Développement ultérieur
Au cours de sa première année, la bibliothèque a été visitée par 329 personnes, et 1341 livres ont été prêtés. Au cours des années suivantes, le nombre de visiteurs et le volume des réserves ont augmenté. En 1835, un bâtiment supplémentaire a été ouvert selon le projet de Karl de Russie. La bibliothèque est devenue un centre culturel de Saint-Pétersbourg, avec la participation de personnalités célèbres telles qu'Ivan Krylov et Anton Delvig.
Depuis les années 1850, les collections ont été enrichies par des dons, augmentant de 25 000 livres par an. En 1864, la littérature russophone a largement dépassé la littérature européenne, représentant environ 90 % de toutes les publications nationales.
Salle de lecture et innovations
L'augmentation du nombre de visiteurs a nécessité la création d'une salle de lecture, pour laquelle un bâtiment séparé a été construit selon le projet de Vassili Sobolchikov. Des employés étaient présents dans la salle, un bureau de renseignements était en service, et des catalogues et des guides ont été créés. La bibliothèque a été équipée de lampes à gaz et d'un système de lutte contre les incendies. À la fin du XIXe siècle, parmi les lecteurs, il y avait non seulement des nobles, mais aussi des bourgeois et des paysans.
Avant la révolution
En 1901, le bâtiment a reçu un nouveau corps pour abriter des livres sur diverses disciplines. En 1913, le nombre de publications russophones a atteint 1 000 000, et le nombre total de livres a dépassé 3 000 000. La bibliothèque est devenue l'un des plus grands dépôts de livres au monde.
Événements de la période soviétique
Après la révolution de 1917, la bibliothèque a été rebaptisée Bibliothèque publique russe et devait favoriser l'éducation culturelle. Cependant, les exigences des autorités se sont intensifiées, et la bibliothèque devait soutenir la politique de l'État.
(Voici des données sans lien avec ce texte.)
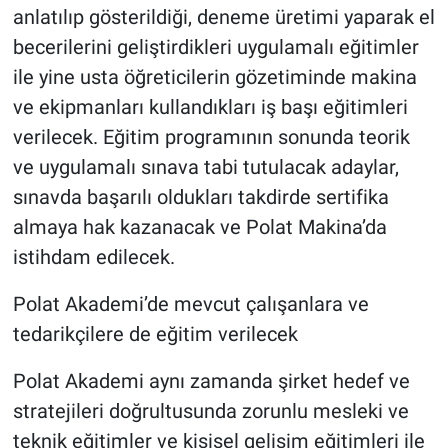
anlatılıp gösterildiği, deneme üretimi yaparak el
becerilerini geliştirdikleri uygulamalı eğitimler
ile yine usta öğreticilerin gözetiminde makina
ve ekipmanları kullandıkları iş başı eğitimleri
verilecek. Eğitim programının sonunda teorik
ve uygulamalı sınava tabi tutulacak adaylar,
sınavda başarılı oldukları takdirde sertifika
almaya hak kazanacak ve Polat Makina’da
istihdam edilecek.
Polat Akademi’de mevcut çalışanlara ve
tedarikçilere de eğitim verilecek
Polat Akademi aynı zamanda şirket hedef ve
stratejileri doğrultusunda zorunlu mesleki ve
teknik eğitimler ve kişisel gelişim eğitimleri ile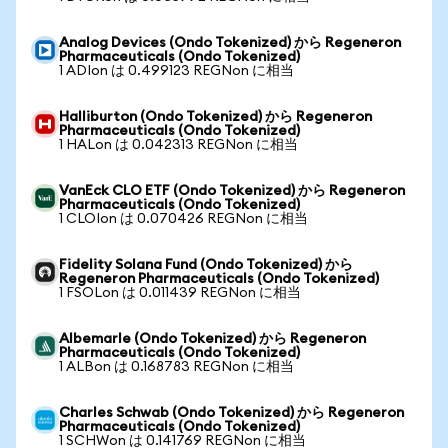
Analog Devices (Ondo Tokenized) から Regeneron
Pharmaceuticals (Ondo Tokenized)
1 ADIon は 0.499123 REGNon に相当
Halliburton (Ondo Tokenized) から Regeneron
Pharmaceuticals (Ondo Tokenized)
1 HALon は 0.042313 REGNon に相当
VanEck CLO ETF (Ondo Tokenized) から Regeneron
Pharmaceuticals (Ondo Tokenized)
1 CLOIon は 0.070426 REGNon に相当
Fidelity Solana Fund (Ondo Tokenized) から
Regeneron Pharmaceuticals (Ondo Tokenized)
1 FSOLon は 0.011439 REGNon に相当
Albemarle (Ondo Tokenized) から Regeneron
Pharmaceuticals (Ondo Tokenized)
1 ALBon は 0.168783 REGNon に相当
Charles Schwab (Ondo Tokenized) から Regeneron
Pharmaceuticals (Ondo Tokenized)
1 SCHWon は 0.141769 REGNon に相当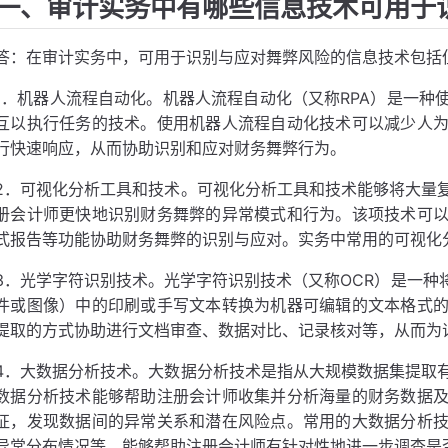
一、审计实务中有哪些信息技术可用于
答：在审计实务中，可用于识别与应对舞弊风险的信息技术包括
1．机器人流程自动化。机器人流程自动化（又称RPA）是一种
互以执行任务的技术。使用机器人流程自动化技术可以减少人
行快速响应，从而协助识别和应对财务舞弊行为。
2．可视化分析工具和技术。可视化分析工具和技术能够将大量
册会计师更快地识别财务舞弊的异常模式和行为。该项技术可
式报告等功能协助财务舞弊的识别与应对。实务中常用的可视化分析工具
3．光学字符识别技术。光学字符识别技术（又称OCR）是一种
件或图像）中的印刷或手写文本转换为机器可编辑的文本格式
提取的方式协助进行文档审查、数据对比、记录核对等，从而为
4．大数据分析技术。大数据分析技术是指从大规模数据集提取
数据分析技术能够帮助注册会计师收集并分析海量的财务数据
征，发现数据间的异常关系和潜在风险点。常用的大数据分析
异常分布情况等，能够帮助注册会计师有针对性地进一步调查是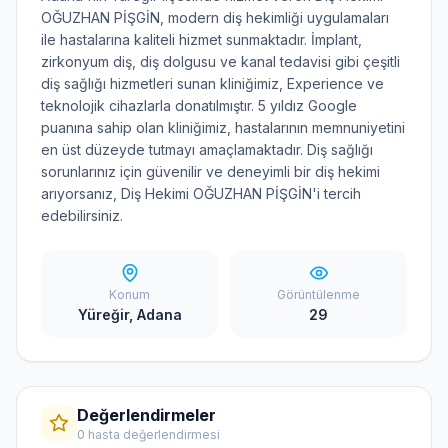
OĞUZHAN PİŞGİN, modern diş hekimliği uygulamaları
ile hastalarına kaliteli hizmet sunmaktadır. İmplant,
zirkonyum diş, diş dolgusu ve kanal tedavisi gibi çeşitli
diş sağlığı hizmetleri sunan kliniğimiz, Experience ve
teknolojik cihazlarla donatılmıştır. 5 yıldız Google
puanına sahip olan kliniğimiz, hastalarının memnuniyetini
en üst düzeyde tutmayı amaçlamaktadır. Diş sağlığı
sorunlarınız için güvenilir ve deneyimli bir diş hekimi
arıyorsanız, Diş Hekimi OĞUZHAN PİŞGİN'i tercih
edebilirsiniz.
Konum
Görüntülenme
Yüreğir, Adana
29
Değerlendirmeler
0 hasta değerlendirmesi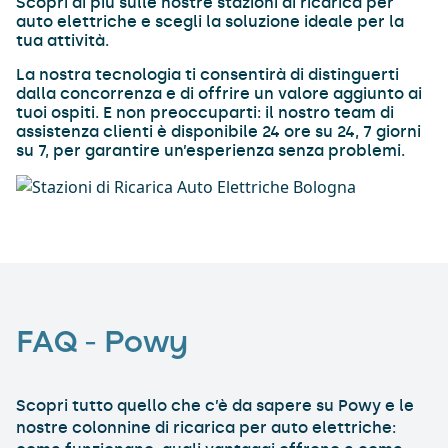
Scopri di più sulle nostre stazioni di ricarica per
auto elettriche e scegli la soluzione ideale per la
tua attività.
La nostra tecnologia ti consentirà di distinguerti
dalla concorrenza e di offrire un valore aggiunto ai
tuoi ospiti. E non preoccuparti: il nostro team di
assistenza clienti è disponibile 24 ore su 24, 7 giorni
su 7, per garantire un’esperienza senza problemi.
FAQ – Powy
Scopri tutto quello che c’è da sapere su Powy e le
nostre colonnine di ricarica per auto elettriche: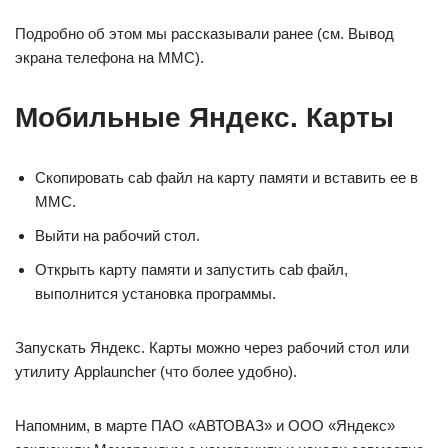
Подробно об этом мы рассказывали ранее (см. Вывод
экрана телефона на ММС).
Мобильные Яндекс. Карты
Скопировать cab файл на карту памяти и вставить ее в
ММС.
Выйти на рабочий стол.
Открыть карту памяти и запустить cab файл,
выполнится установка программы.
Запускать Яндекс. Карты можно через рабочий стол или
утилиту Applauncher (что более удобно).
Напомним, в марте ПАО «АВТОВАЗ» и ООО «Яндекс»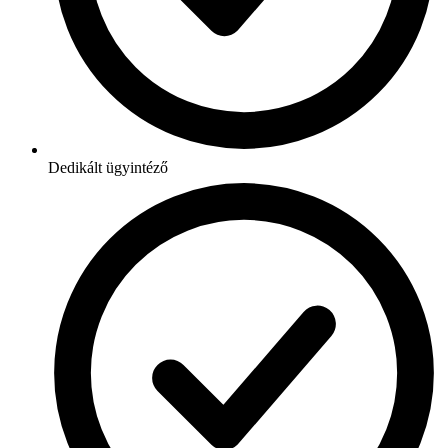
Dedikált ügyintéző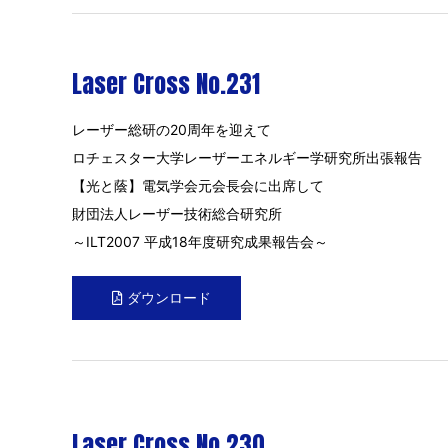
Laser Cross No.231
レーザー総研の20周年を迎えて
ロチェスター大学レーザーエネルギー学研究所出張報告
【光と蔭】電気学会元会長会に出席して
財団法人レーザー技術総合研究所
～ILT2007 平成18年度研究成果報告会～
ダウンロード
Laser Cross No.230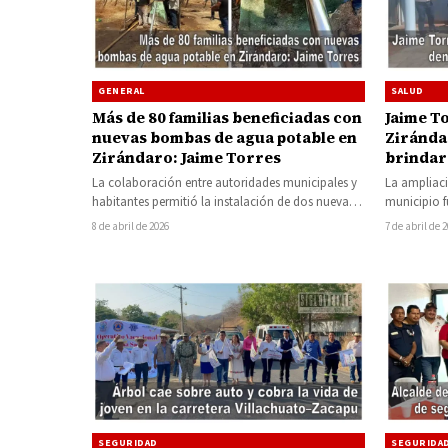
GENERAL
SALUD
Más de 80 familias beneficiadas con
Jaime T
nuevas bombas de agua potable en
Ziránda
Zirándaro: Jaime Torres
brindará
La colaboración entre autoridades municipales y
La ampliaci
habitantes permitió la instalación de dos nuevas
municipio f
bombas para el suministro de agua potable…
Torres Garc
8 de abril de 2026
7 de abril de 
SEGURIDAD
SEGURIDA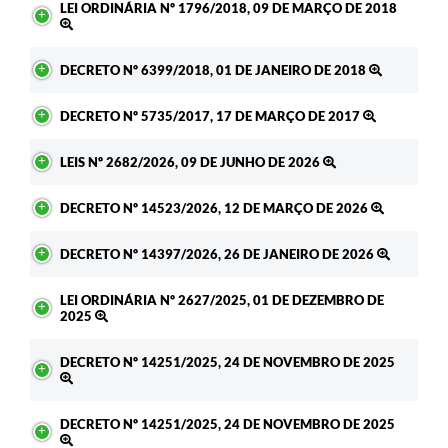
LEI ORDINÁRIA Nº 1796/2018, 09 DE MARÇO DE 2018
DECRETO Nº 6399/2018, 01 DE JANEIRO DE 2018
DECRETO Nº 5735/2017, 17 DE MARÇO DE 2017
LEIS Nº 2682/2026, 09 DE JUNHO DE 2026
DECRETO Nº 14523/2026, 12 DE MARÇO DE 2026
DECRETO Nº 14397/2026, 26 DE JANEIRO DE 2026
LEI ORDINÁRIA Nº 2627/2025, 01 DE DEZEMBRO DE
2025
DECRETO Nº 14251/2025, 24 DE NOVEMBRO DE 2025
DECRETO Nº 14251/2025, 24 DE NOVEMBRO DE 2025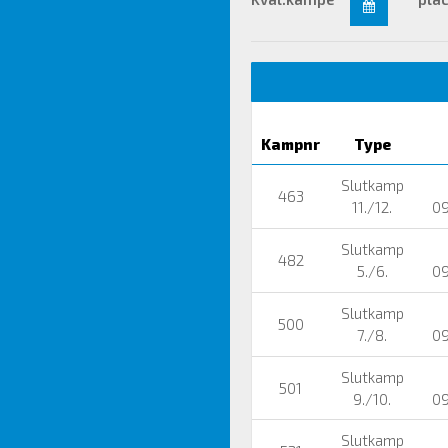
Kampnr
Type
Slutkamp
463
11./12.
09
Slutkamp
482
5./6.
09
Slutkamp
500
7./8.
09
Slutkamp
501
9./10.
09
Slutkamp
Les acquisitions ont diminué, et les collections ont été complétées par des collections privées confisquées. Dans les années 1920-30, la situation s'est améliorée. La bibliothèque a été structurée, des salles de lecture scientifiques et publiques ont été créées, ainsi qu'un fonds fermé pour la littérature interdite. En 1937, le directeur Mieczysław Dobranicki a été arrêté et exécuté, et au total, 164 personnes ont été réprimées.
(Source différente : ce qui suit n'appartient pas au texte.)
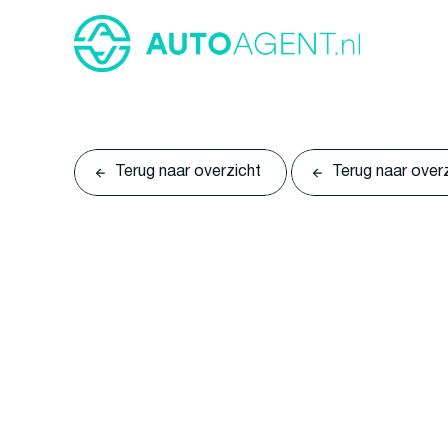
Terug naar overzicht
Terug naar over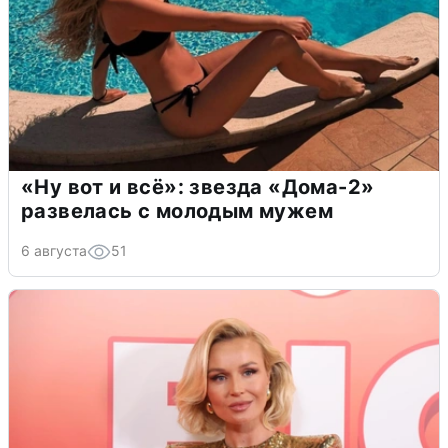
«Ну вот и всё»: звезда «Дома-2»
развелась с молодым мужем
6 августа
51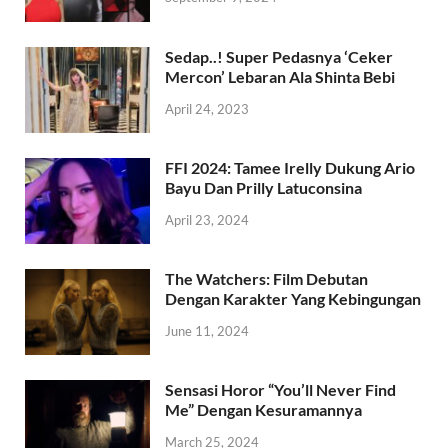
Sedap..! Super Pedasnya ‘Ceker
Mercon’ Lebaran Ala Shinta Bebi
April 24, 2023
FFI 2024: Tamee Irelly Dukung Ario
Bayu Dan Prilly Latuconsina
April 23, 2024
The Watchers: Film Debutan
Dengan Karakter Yang Kebingungan
June 11, 2024
Sensasi Horor “You’ll Never Find
Me” Dengan Kesuramannya
March 25, 2024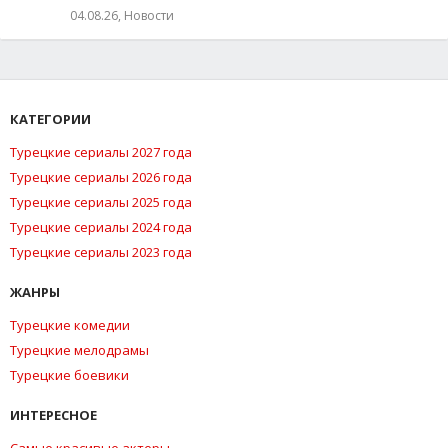
04.08.26, Новости
КАТЕГОРИИ
Турецкие сериалы 2027 года
Турецкие сериалы 2026 года
Турецкие сериалы 2025 года
Турецкие сериалы 2024 года
Турецкие сериалы 2023 года
ЖАНРЫ
Турецкие комедии
Турецкие мелодрамы
Турецкие боевики
ИНТЕРЕСНОЕ
Самые красивые актеры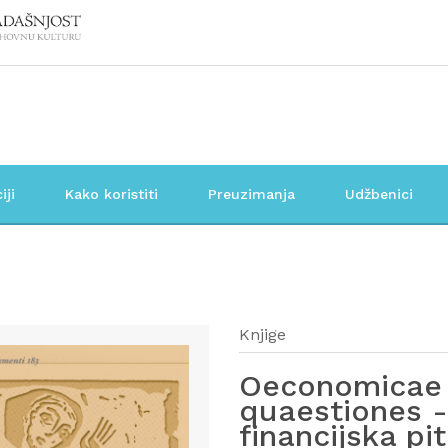
iji
Kako koristiti
Preuzimanja
Udžbenici
Knjige
Oeconomicae 
quaestiones -
financijska pi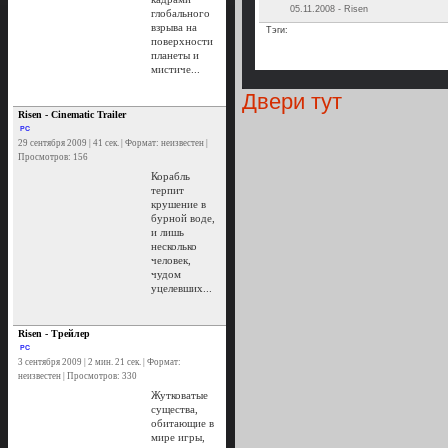
05.11.2008 - Risen
глобального
взрыва на
Тэги:
поверхности
планеты и
мистиче...
Двери тут
Risen - Cinematic Trailer
PC
29 сентября 2009 | 41 сек. | Формат: неизвестен |
Просмотров: 156
Корабль
терпит
крушение в
бурной воде,
и лишь
несколько
человек,
чудом
уцелевших...
Risen - Трейлер
PC
3 сентября 2009 | 2 мин. 21 сек. | Формат:
неизвестен | Просмотров: 330
Жутковатые
существа,
обитающие в
мире игры,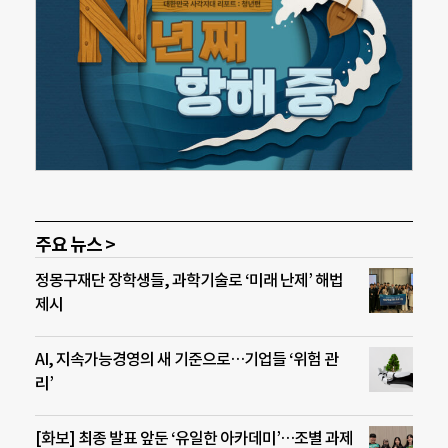
주요 뉴스 >
정몽구재단 장학생들, 과학기술로 ‘미래 난제’ 해법
제시
AI, 지속가능경영의 새 기준으로…기업들 ‘위험 관
리’
[화보] 최종 발표 앞둔 ‘유일한 아카데미’…조별 과제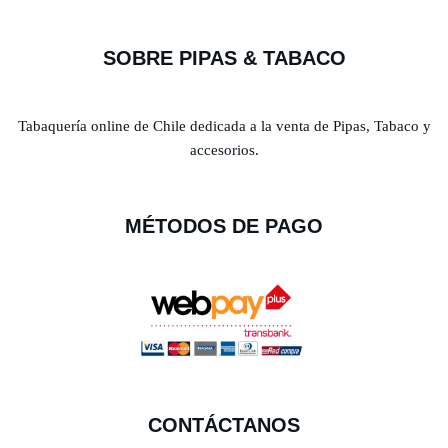
SOBRE PIPAS & TABACO
Tabaquería online de Chile dedicada a la venta de Pipas, Tabaco y
accesorios.
MÉTODOS DE PAGO
CONTÁCTANOS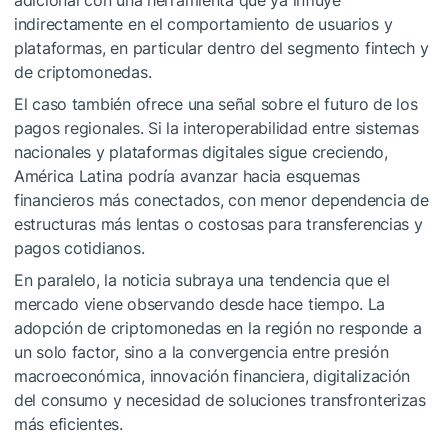
indirectamente en el comportamiento de usuarios y
plataformas, en particular dentro del segmento fintech y
de criptomonedas.
El caso también ofrece una señal sobre el futuro de los
pagos regionales. Si la interoperabilidad entre sistemas
nacionales y plataformas digitales sigue creciendo,
América Latina podría avanzar hacia esquemas
financieros más conectados, con menor dependencia de
estructuras más lentas o costosas para transferencias y
pagos cotidianos.
En paralelo, la noticia subraya una tendencia que el
mercado viene observando desde hace tiempo. La
adopción de criptomonedas en la región no responde a
un solo factor, sino a la convergencia entre presión
macroeconómica, innovación financiera, digitalización
del consumo y necesidad de soluciones transfronterizas
más eficientes.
Blocus et années d'après-guerre
Pendant le blocus, la bibliothèque a continué à fonctionner, bien que le personnel ait été réduit. Une partie des collections a été évacuée, et les valeurs restantes ont été transférées dans des sous-sols. Un hôpital pour les blessés a été organisé dans le bâtiment. En 1942, l'approvisionnement en eau et le chauffage ont été coupés, mais en 1944, ils ont été rétablis. En 1945, l'État a alloué des fonds pour la restauration des collections, et en 1947, des mesures ont été prises pour le soutien financier de la bibliothèque.
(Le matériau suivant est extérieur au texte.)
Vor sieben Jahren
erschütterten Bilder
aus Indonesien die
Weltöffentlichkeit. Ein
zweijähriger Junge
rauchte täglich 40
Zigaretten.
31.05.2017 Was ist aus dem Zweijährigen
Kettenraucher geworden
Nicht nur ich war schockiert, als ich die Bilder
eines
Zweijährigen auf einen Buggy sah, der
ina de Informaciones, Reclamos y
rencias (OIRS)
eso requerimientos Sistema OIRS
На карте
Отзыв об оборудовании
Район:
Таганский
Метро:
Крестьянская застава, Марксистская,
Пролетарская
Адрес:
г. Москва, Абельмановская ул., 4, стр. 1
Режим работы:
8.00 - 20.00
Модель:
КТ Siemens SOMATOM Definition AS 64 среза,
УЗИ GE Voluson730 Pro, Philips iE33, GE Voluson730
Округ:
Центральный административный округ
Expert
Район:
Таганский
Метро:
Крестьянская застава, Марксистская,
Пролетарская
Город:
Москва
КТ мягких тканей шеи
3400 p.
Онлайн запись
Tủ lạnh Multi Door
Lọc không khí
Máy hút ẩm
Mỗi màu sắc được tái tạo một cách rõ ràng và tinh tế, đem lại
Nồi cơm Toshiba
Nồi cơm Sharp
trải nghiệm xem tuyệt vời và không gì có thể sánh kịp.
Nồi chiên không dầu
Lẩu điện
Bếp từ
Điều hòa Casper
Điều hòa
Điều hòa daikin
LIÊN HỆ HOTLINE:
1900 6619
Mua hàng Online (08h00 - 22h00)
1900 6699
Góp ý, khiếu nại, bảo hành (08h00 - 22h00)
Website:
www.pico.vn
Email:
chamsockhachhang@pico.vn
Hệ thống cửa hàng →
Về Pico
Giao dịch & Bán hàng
Histoire de la seconde moitié du XXe siècle
Dans les années 1950, la bibliothèque a été confrontée à des vérifications idéologiques, et une partie du personnel a été licenciée. Les liens avec les bibliothèques étrangères se sont élargis. En 1960, la question de l'expansion s'est posée, et en 1985, une décision a été prise de construire un nouveau bâtiment.
Temps modernes
En 1992, la bibliothèque est devenue nationale. En 1998, un nouveau bâtiment a été ouvert sur la perspective Moscovite. En 2003, un billet unique a été introduit pour tous les lecteurs, et le processus de numérisation de la littérature a commencé. Depuis 2011, la bibliothèque est intégrée dans le réseau de bibliothèques électroniques Vivaldi. Aujourd'hui, elle conserve des incunables rares et des manuscrits anciens, y compris l'Évangile d'Ostromir et le livre de prières de Marie Stuart.
Commentaires
Pas encore de commentaires. Soyez le premier.
Pour laisser un commentaire, connectez-vous avec Google.